BERNARDSTON — A school security project defeated unanimously at a March special town meeting may be revisited in May.

On March 23, voters decided not to approve a $15,000 system that would have provided handicapped access and a security camera and buzzer system at the front doors of Bernardston Elementary School.

BES Principal Robert Clancy told the Board of Selectmen last Wednesday that he regrets not being at the meeting to explain the project to voters.

“I think it was probably voted down not for lack of support, but lack of understanding,” said Clancy.

Selectman Robert Raymond said his board could have advocated for the project, but they’re not sure it’s what the school needs. His fellow board members agreed.

Raymond pointed out that a recently formed School Safety Task Force will be evaluating BES along with other Franklin and Hampshire County towns. This could result in recommendations that the school install a system above and beyond what Clancy is advocating for. Raymond said it may be more prudent to wait and see what the task force recommends.

He also said that security cameras and locked doors wouldn’t stop someone intent on getting into the school to do harm. Low windows that see directly into classrooms are also a weak point, he said, that wouldn’t be solved by security cameras and door buzzers.

The school has been locking its doors since the December shooting at the Sandy Hook Elementary School in Newtown, Conn., that left nearly 30 dead.

It relies on a remote doorbell, that works intermittently, said Clancy. When it’s pressed, either Clancy, the school secretary, or the nurse, has to get up from their work, walk to the door and open it. Clancy said this cuts down on productivity, and also puts whoever goes to open the door in front of the person wishing to get in.

With security systems and a remotely operated lock, he said, Clancy, the secretary, and the nurse would be able to see the person on a monitor before deciding whether to open the door.

While some are concerned about a possible attack on the school, Clancy said the system would also help deny access to people who shouldn’t be there due to child custody agreements or other issues.

Clancy said several BES parents asked that the town give the project another chance at the May 29 annual town meeting. He asked that the board put the $15,000 article onto the warrant, and that voters could decide whether to fund either the security system, the handicapped accessibility feature, or both.

“I think it’s very important to go for the security system,” said Clancy, adding that the handicapped accessibility option would also benefit two BES students who use wheelchairs, one temporarily, the other for the long term.

The project was brought before the special town meeting so that the town would be able to take advantage of a $5,000 loss prevention grant approved for the project. To use the funds, the project would have had to be completed by mid-June.

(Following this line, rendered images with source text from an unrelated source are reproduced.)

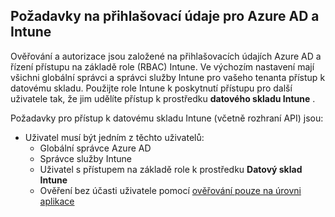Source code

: <!-- This include is part of the Intune Data Warehouse documentation. -->

## <a name="azure-ad-and-intune-credential-requirements"></a>Požadavky na přihlašovací údaje pro Azure AD a Intune

Ověřování a autorizace jsou založené na přihlašovacích údajích Azure AD a řízení přístupu na základě role (RBAC) Intune. Ve výchozím nastavení mají všichni globální správci a správci služby Intune pro vašeho tenanta přístup k datovému skladu. Použijte role Intune k poskytnutí přístupu pro další uživatele tak, že jim udělíte přístup k prostředku **datového skladu Intune** .

Požadavky pro přístup k datovému skladu Intune (včetně rozhraní API) jsou:

- Uživatel musí být jedním z těchto uživatelů:
  - Globální správce Azure AD
  - Správce služby Intune
  - Uživatel s přístupem na základě role k prostředku **Datový sklad Intune**
  - Ověření bez účasti uživatele pomocí [ověřování pouze na úrovni aplikace](../developer/data-warehouse-app-only-auth.md) 
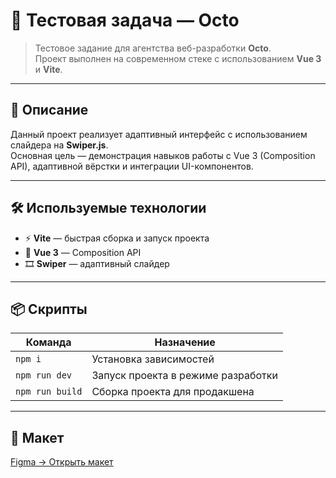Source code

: # 🧩 Тестовая задача — Octo

> Тестовое задание для агентства веб-разработки **Octo**.  
> Проект выполнен на современном стеке с использованием **Vue 3** и **Vite**.

---

## 🚀 Описание

Данный проект реализует адаптивный интерфейс с использованием слайдера на **Swiper.js**.  
Основная цель — демонстрация навыков работы с Vue 3 (Composition API), адаптивной вёрстки и интеграции UI-компонентов.

---

## 🛠️ Используемые технологии

- ⚡ **Vite** — быстрая сборка и запуск проекта  
- 🧱 **Vue 3** — Composition API  
- 🎞️ **Swiper** — адаптивный слайдер  

---

## 📦 Скрипты

| Команда | Назначение |
|----------|-------------|
| `npm i` | Установка зависимостей |
| `npm run dev` | Запуск проекта в режиме разработки |
| `npm run build` | Сборка проекта для продакшена |

---

## 🎨 Макет

[Figma → Открыть макет](https://www.figma.com/file/dYdyk94kiN1SHIAHxISYs5/%D0%A2%D0%B5%D1%81%D1%82%D0%BE%D0%B2%D0%BE%D0%B5-%D0%B7%D0%B0%D0%B4%D0%B0%D0%BD%D0%B8%D0%B5-Octo?type=design&node-id=0%3A1&mode=design&t=pROKjktttPlYx0ds-1)


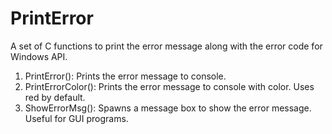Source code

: # PrintError
A set of C functions to print the error message along with the error code for Windows API.

1. PrintError(): Prints the error message to console.
2. PrintErrorColor(): Prints the error message to console with color. Uses red by default.
3. ShowErrorMsg(): Spawns a message box to show the error message. Useful for GUI programs.
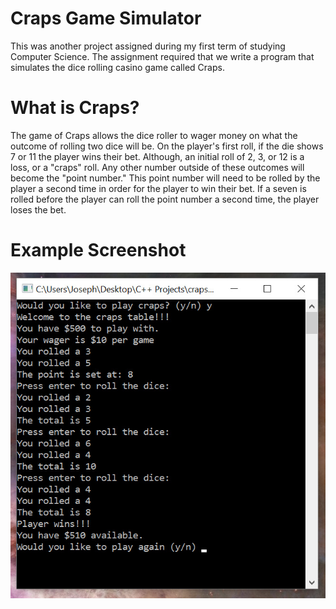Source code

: # Craps Game Simulator

This was another project assigned during my first term of studying
Computer Science. The assignment required that we write a program that
simulates the dice rolling casino game called Craps.

# What is Craps?

The game of Craps allows the dice roller to wager money on what the 
outcome of rolling two dice will be. On the player's first roll, if the
die shows 7 or 11 the player wins their bet. Although, an initial roll of 2, 3, 
or 12 is a loss, or a "craps" roll. Any other number outside of these 
outcomes will become the "point number." This point number will need to be 
rolled by the player a second time in order for the player to win their
bet. If a seven is rolled before the player can roll the point number a 
second time, the player loses the bet.

# Example Screenshot

![Alt text](https://github.com/DKPunch/craps-game/blob/master/crapsPic.jpg?raw=true "Craps Screenshot")
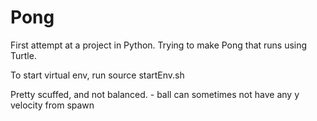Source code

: # Pong
First attempt at a project in Python. Trying to make Pong that runs using Turtle.

To start virtual env, run source startEnv.sh

Pretty scuffed, and not balanced.
    - ball can sometimes not have any y velocity from spawn
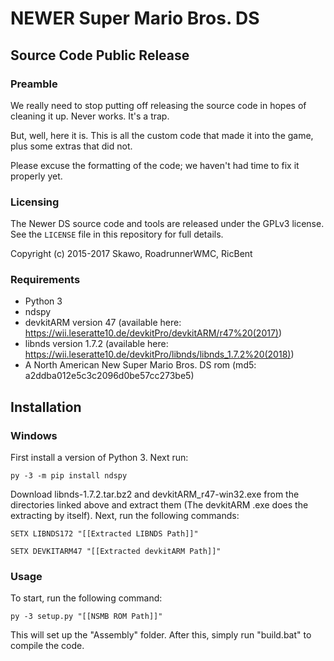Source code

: # NEWER Super Mario Bros. DS
## Source Code Public Release

### Preamble

We really need to stop putting off releasing the source code
in hopes of cleaning it up. Never works. It's a trap.

But, well, here it is. This is all the custom code that made
it into the game, plus some extras that did not.

Please excuse the formatting of the code; we haven't had time to fix it properly yet.

### Licensing

The Newer DS source code and tools are released under the GPLv3 license.
See the `LICENSE` file in this repository for full details.

Copyright (c) 2015-2017 Skawo, RoadrunnerWMC, RicBent

### Requirements

- Python 3
- ndspy
- devkitARM version 47 (available here: https://wii.leseratte10.de/devkitPro/devkitARM/r47%20(2017))
- libnds version 1.7.2 (available here: https://wii.leseratte10.de/devkitPro/libnds/libnds_1.7.2%20(2018))
- A North American New Super Mario Bros. DS rom (md5: a2ddba012e5c3c2096d0be57cc273be5)

## Installation

### Windows

First install a version of Python 3. Next run:

``py -3 -m pip install ndspy``

Download libnds-1.7.2.tar.bz2 and devkitARM_r47-win32.exe from the directories linked above and extract them (The devkitARM .exe does the extracting by itself). Next, run the following commands:

``SETX LIBNDS172 "[[Extracted LIBNDS Path]]"``

``SETX DEVKITARM47 "[[Extracted devkitARM Path]]"``


### Usage

To start, run the following command:

``py -3 setup.py "[[NSMB ROM Path]]"``

This will set up the "Assembly" folder. After this, simply run "build.bat" to compile the code.
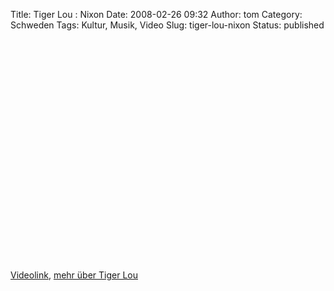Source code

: Title: Tiger Lou : Nixon
Date: 2008-02-26 09:32
Author: tom
Category: Schweden
Tags: Kultur, Musik, Video
Slug: tiger-lou-nixon
Status: published

<p>
<object width="425" height="355">
<param name="movie" value="http://www.youtube.com/v/_5Z1G3-TJ_U&amp;rel=1"></param><param name="wmode" value="transparent"></param>
<embed src="http://www.youtube.com/v/_5Z1G3-TJ_U&amp;rel=1" type="application/x-shockwave-flash" wmode="transparent" width="425" height="355">
</embed>
</object>
  
[Videolink](http://youtube.com/watch?v=_5Z1G3-TJ_U), [mehr über Tiger
Lou](http://de.wikipedia.org/wiki/Tiger_Lou)
</p>

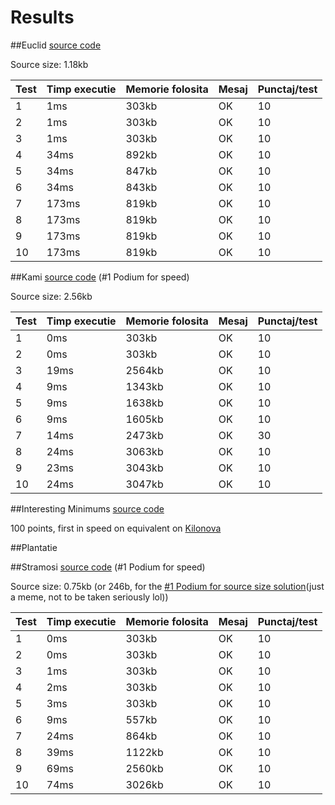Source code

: # Results

##Euclid
[source code](https://www.infoarena.ro/job_detail/3230747)

Source size: 1.18kb

| Test | Timp executie | Memorie folosita | Mesaj | Punctaj/test |
| ---- | ------------- | ---------------- | ----- | ------------ |
| 1    | 1ms           | 303kb            | OK    | 10           |
| 2    | 1ms           | 303kb            | OK    | 10           |
| 3    | 1ms           | 303kb            | OK    | 10           |
| 4    | 34ms          | 892kb            | OK    | 10           |
| 5    | 34ms          | 847kb            | OK    | 10           |
| 6    | 34ms          | 843kb            | OK    | 10           |
| 7    | 173ms         | 819kb            | OK    | 10           |
| 8    | 173ms         | 819kb            | OK    | 10           |
| 9    | 173ms         | 819kb            | OK    | 10           |
| 10   | 173ms         | 819kb            | OK    | 10           |


##Kami
[source code](https://www.infoarena.ro/job_detail/3231981) (#1 Podium for speed)

Source size: 2.56kb

| Test | Timp executie | Memorie folosita | Mesaj | Punctaj/test |
| ---- | ------------- | ---------------- | ----- | ------------ |
| 1    | 0ms           | 303kb            | OK    | 10           |
| 2    | 0ms           | 303kb            | OK    | 10           |
| 3    | 19ms          | 2564kb           | OK    | 10           |
| 4    | 9ms           | 1343kb           | OK    | 10           |
| 5    | 9ms           | 1638kb           | OK    | 10           |
| 6    | 9ms           | 1605kb           | OK    | 10           |
| 7    | 14ms          | 2473kb           | OK    | 30           |
| 8    | 24ms          | 3063kb           | OK    | 10           |
| 9    | 23ms          | 3043kb           | OK    | 10           |
| 10   | 24ms          | 3047kb           | OK    | 10           |


##Interesting Minimums
[source code](https://codeforces.com/gym/103999/problem/M)

100 points, first in speed on equivalent on [Kilonova](https://kilonova.ro/submissions/383958)


##Plantatie



##Stramosi
[source code](https://www.infoarena.ro/job_detail/3231638) (#1 Podium for speed)

Source size: 0.75kb (or 246b, for the [#1 Podium for source size solution](https://www.infoarena.ro/job_detail/3231609)(just a meme, not to be taken seriously lol))

| Test | Timp executie | Memorie folosita | Mesaj | Punctaj/test |
| ---- | ------------- | ---------------- | ----- | ------------ |
| 1    | 0ms           | 303kb            | OK    | 10           |
| 2    | 0ms           | 303kb            | OK    | 10           |
| 3    | 1ms           | 303kb            | OK    | 10           |
| 4    | 2ms           | 303kb            | OK    | 10           |
| 5    | 3ms           | 303kb            | OK    | 10           |
| 6    | 9ms           | 557kb            | OK    | 10           |
| 7    | 24ms          | 864kb            | OK    | 10           |
| 8    | 39ms          | 1122kb           | OK    | 10           |
| 9    | 69ms          | 2560kb           | OK    | 10           |
| 10   | 74ms          | 3026kb           | OK    | 10           |
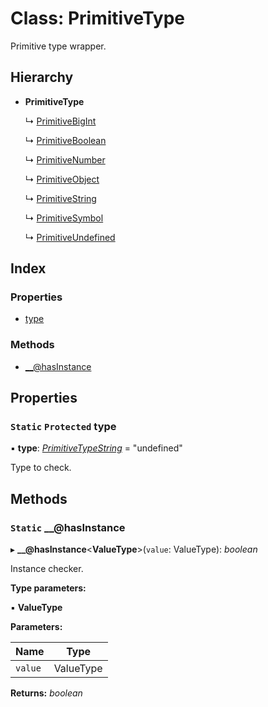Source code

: 
# Class: PrimitiveType

Primitive type wrapper.

## Hierarchy

* **PrimitiveType**

  ↳ [PrimitiveBigInt](primitivebigint.md)

  ↳ [PrimitiveBoolean](primitiveboolean.md)

  ↳ [PrimitiveNumber](primitivenumber.md)

  ↳ [PrimitiveObject](primitiveobject.md)

  ↳ [PrimitiveString](primitivestring.md)

  ↳ [PrimitiveSymbol](primitivesymbol.md)

  ↳ [PrimitiveUndefined](primitiveundefined.md)

## Index

### Properties

* [type](primitivetype.md#static-protected-type)

### Methods

* [__@hasInstance](primitivetype.md#static-__@hasinstance)

## Properties

### `Static` `Protected` type

▪ **type**: *[PrimitiveTypeString](../README.md#primitivetypestring)* = "undefined"

Type to check.

## Methods

### `Static` __@hasInstance

▸ **__@hasInstance**<**ValueType**>(`value`: ValueType): *boolean*

Instance checker.

**Type parameters:**

▪ **ValueType**

**Parameters:**

Name | Type |
------ | ------ |
`value` | ValueType |

**Returns:** *boolean*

Clancy suggested that the town could re-apply for the grant the next time it comes around, lessening the amount that would have to be taken from the school’s capital expense fund to pay for the project.

The board was reluctant to put the article onto the annual town meeting warrant. The board decided to table the matter, and reconsider it at the next meeting. They would not guarantee Clancy that they would approve it for the warrant at that meeting.

Instead, they suggested that concerned residents start collecting signatures to have the article put on the warrant by petition.